On July 24, 2024, the Department of Justice filed a civil suit in the U.S. District Court for the Western District of Pennsylvania against National General Holdings Corp., National General Insurance Company, National General Lender Services, Inc. and Newport Management Corp. The suit alleges that certain services that National General provided as a vendor to a large national bank for its collateral protection insurance program violated the Financial Institutions, Reform, Recovery, and Enforcement Act of 1989 (the “Act”), and it seeks civil monetary penalties available under the Act.
The Company is subject to lawsuits related to the collection and use of driving behavior data, including a civil lawsuit filed by the Texas Attorney General in Montgomery County, Texas District Court and putative class actions filed in federal court.
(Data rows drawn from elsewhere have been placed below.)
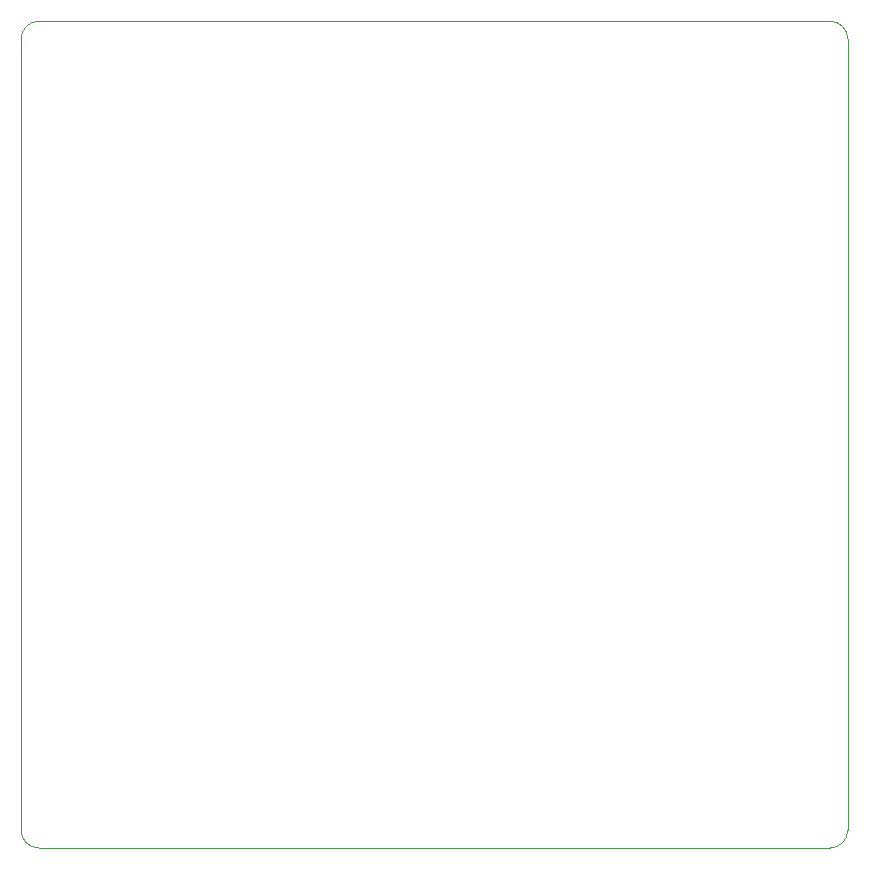
<source format=gbr>
%TF.GenerationSoftware,KiCad,Pcbnew,7.0.7*%
%TF.CreationDate,2024-02-10T01:31:47+05:30*%
%TF.ProjectId,PDB_Board,5044425f-426f-4617-9264-2e6b69636164,rev?*%
%TF.SameCoordinates,Original*%
%TF.FileFunction,Profile,NP*%
%FSLAX46Y46*%
G04 Gerber Fmt 4.6, Leading zero omitted, Abs format (unit mm)*
G04 Created by KiCad (PCBNEW 7.0.7) date 2024-02-10 01:31:47*
%MOMM*%
%LPD*%
G01*
G04 APERTURE LIST*
%TA.AperFunction,Profile*%
%ADD10C,0.050000*%
%TD*%
G04 APERTURE END LIST*
D10*
%TO.C,U1*%
X92965200Y-133372800D02*
X92965200Y-66372800D01*
X94465200Y-64872800D02*
X161465200Y-64872800D01*
X161465200Y-134872800D02*
X94465200Y-134872800D01*
X162965200Y-66372800D02*
X162965200Y-133372800D01*
X94465200Y-64872800D02*
G75*
G03*
X92965200Y-66372800I1J-1500001D01*
G01*
X92965200Y-133372800D02*
G75*
G03*
X94465200Y-134872800I1500001J1D01*
G01*
X162965200Y-66372800D02*
G75*
G03*
X161465200Y-64872800I-1500000J0D01*
G01*
X161465200Y-134872800D02*
G75*
G03*
X162965200Y-133372800I0J1500000D01*
G01*
%TD*%
M02*

</source>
The lawsuits allege privacy and consumer protection claims and seek actual, statutory and punitive damages, restitution, injunctive relief and attorneys’ fees.
The Company is defending a class action lawsuit in the U.S. District Court for the Central District of California, Canchola, et al v. Allstate Insurance Company, filed March 2023. Plaintiffs generally allege that Allstate owes them business expenses incurred in their operation of Allstate Exclusive Agencies under the California Labor Code because they were misclassified as independent contractors. The Company continues to defend the litigation and oppose plaintiffs’ allegations.